Mg-ion batteries using polycarbonate-based electrolytes
Magnesium (Mg)-ion batteries have a great potential to be a viable alternative to Li-ion batteries due to the highly abundance of Mg source and a better safety characteristics. Interest in Mg-ion batteries has been increasing because of their substantial prospective benefits, higher volumetric capacity (3833 mAh/cm3 vs. 2205 mAh/cm3 for Li) and reduction in potential of -2.4 V (vs. standard hydrogen electrode). Magnesium is also naturally abundance, safe, non-toxic and environmentally friendly. As an anode material, Mg has a low standard electrode potential and fast deposition/stripping kinetics with nearly 100% reversibility without any formation of dendritic structures. Additionally, Mg is also chemically more stable compared to Li and Na; thus, with an established design and architecture, it could also lead to gravimetric energy densities ranging from 150-200 Wh/Kg with an operating voltage in the range of 2-3 V. Ionic radius of 0.86 Å Mg is considered similar to Li with 0.9 Å; hence, the intercalation of Mg2+ with double charge of Li+ would result in twofold capacity of the cathode. Furthermore, since Mg-ion battery has similar characteristics to Li-ion, it is known to operate on the same principles and performances with Li-ion system. However, to deliver a good performance, this Mg battery needs appropriate electrolyte and cathode materials.
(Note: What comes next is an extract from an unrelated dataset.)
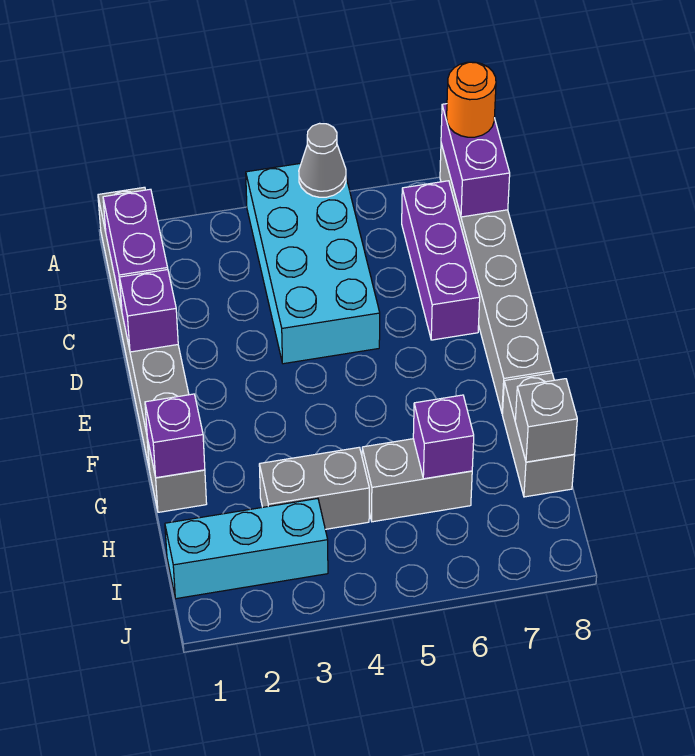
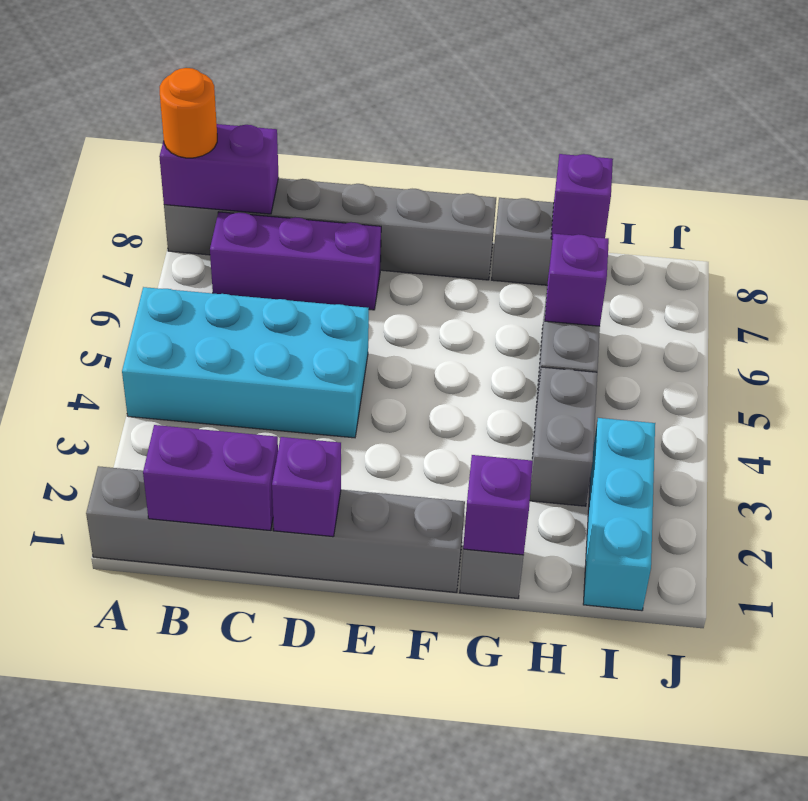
grey 1x1 cone [299,123,346,197] -> none
grey 1x1 brick [515,379,577,462] -> purple 1x1 brick [551,154,613,239]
Many attempts have been made to develop Mg batteries with high efficiency and high specific capacity, but practical application is still limited by the cathodes and electrolytes materials. Polymer electrolytes (PEs) are promising materials for Mg batteries with the advantages of low flammability, high flexibility, good ionic conductivity and no leakage problems. Mg ion-conductive PEs based on poly(ethylene oxide), PEO, polyvinyl alcohol, PVA, poly(methyl methacrylate), PMMA have already been reported and detailed discussion has been given on their electrochemical properties especially on the Mg plating/stripping behaviour of the PEs. However, only a few studies have attained high cycling stability and high columbic efficiency for Mg redox reaction. Besides, only some reports discussed the details on electrochemical performance of Mg-ion conductive in PEs. PEO as a well-known polymer in PEs has been displayed insufficient for the development of Mg ion-conductive, which is due to the ionic conduction in PEO based on the coupling mechanism that strongly depends on the segmental motion of polymer chains. The interaction of ions with the ethers chains causes the physical cross-linking that affects the decrement of segmental motion. PEO-based electrolytes suffer low conductivity due to the migration of ions in PEO arisen from the local motion of oxyethylene (OE) chains in the amorphous region, which highly depends the cation-dipole interactions. The interaction inhibits a fast migration of ions as the OE chains trap and coordinate cations with dipoles and form stable complexes that increase the Tg. This new study use poly(ethylene carbonate) (PEC) was used as a polymer host in Mg-based electrolytes. The increasing attention on the aliphatic poly(alkylene carbonate)s derived from CO2/epoxide coplymerisation has been increased due to their various functionalities and concept of CO2 utilisation.
[References]
- A. Aziz, Y. Tominaga*, Polymer Journal, in press (2018).
- A. Aziz, N. Yoshimoto, K. Yamabuki, Y. Tominaga*, Chemistry Letters (OpenAccess), 47 (10), 1258-1261 (2018).
- A. Aziz, Y. Tominaga*, Ionics, 24 (11) 3475-3481 (2018).